Examples 3A and 3B—For Examples 3A and 3B, in reference to FIGS. 14A-14C, a hand entered with a mug of room temperature water, deposited the mug, and exited the cavity of the microwave. For Example 3A, the hand entered and exited toward the left sidewall of the cavity. For Example 3B, the hand entered and exited more toward the midline of the cavity (e.g., approximately equidistant from each sidewall). The output of each of the pixels of the pixel array of the infrared sensor associated with the microwave oven was obtained at a particular point in time for each of the examples. Each pixel corresponds with a different position within the cavity. The temperature at each position within the cavity was calculated as a function of the output of each pixel. The temperatures were then plotted graphically as a function of position within the cavity (or as function of pixel position within the array of pixels). The graphs for each example is reproduced at FIG. 14A (for Example 3A) and FIG. 14B (for Example 3B). Because the temperature of the hand contrasts with the temperature of the remainder of the cavity, the output of the infrared sensor can be readily utilized to determine the positions that the hand occupies at the particular point in time. The water and mug, being at room temperature like the cavity, were not identifiable with the infrared sensor.

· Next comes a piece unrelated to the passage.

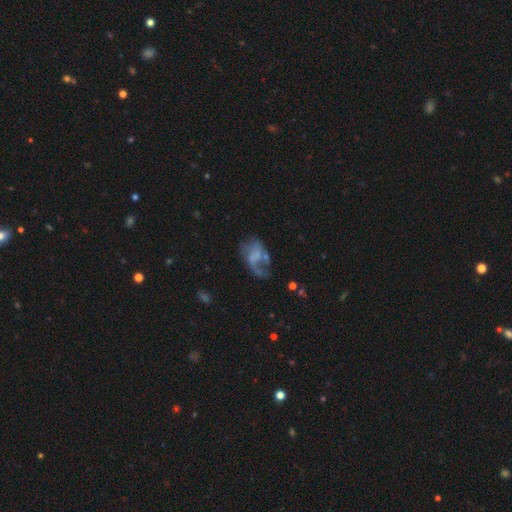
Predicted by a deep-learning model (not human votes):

In addition, the maximum temperature calculated from the output of the pixels of the infrared sensor was ascertained as a function of time covering before the hand entered the cavity, while the hand was in the cavity, and after the hand exited the cavity. The maximum temperature as a function of time was graphed. The graph is reproduced at FIG. 14C. As the graph reveals, the entry and exit of the hand into the cavity causes a rise and fall of the maximum temperature within the cavity as a function of time. The temperatures derived from the individual pixels corresponding to the positions within the cavity at which the hand resided would also reveal a rise and fall in temperature.

According to a first aspect of the present disclosure, a microwave oven comprises: (a) a cavity configured to accept a food item for heating, the cavity providing an array of positions at which the food item can be placed; (b) an infrared sensor comprising an array of pixels, each pixel configured to generate an output and each pixel corresponding to a different position of the array of positions of the cavity; (c) a human-machine interface configured to provide an instruction to the user; and (d) a controller in communication with the infrared sensor and the human-machine interface, the controller configured: (i) to determine a temperature at each position of the array of positions of the cavity as a function of the output of each pixel of the array of pixels; (ii) to recognize a rise and fall in the temperature at one or more positions of the array of positions within the cavity; (iii) to estimate the position or positions of the array of positions within the cavity that a food item occupies as a function of the one or more positions of the array of positions within the cavity where the controller recognized a rise and fall in temperature occurred; and (iv) to determine whether the position or positions that the food item is estimated to occupy is adequate for the controller to determine accurately a temperature of the food item during an automatic heating operation that utilizes the infrared sensor.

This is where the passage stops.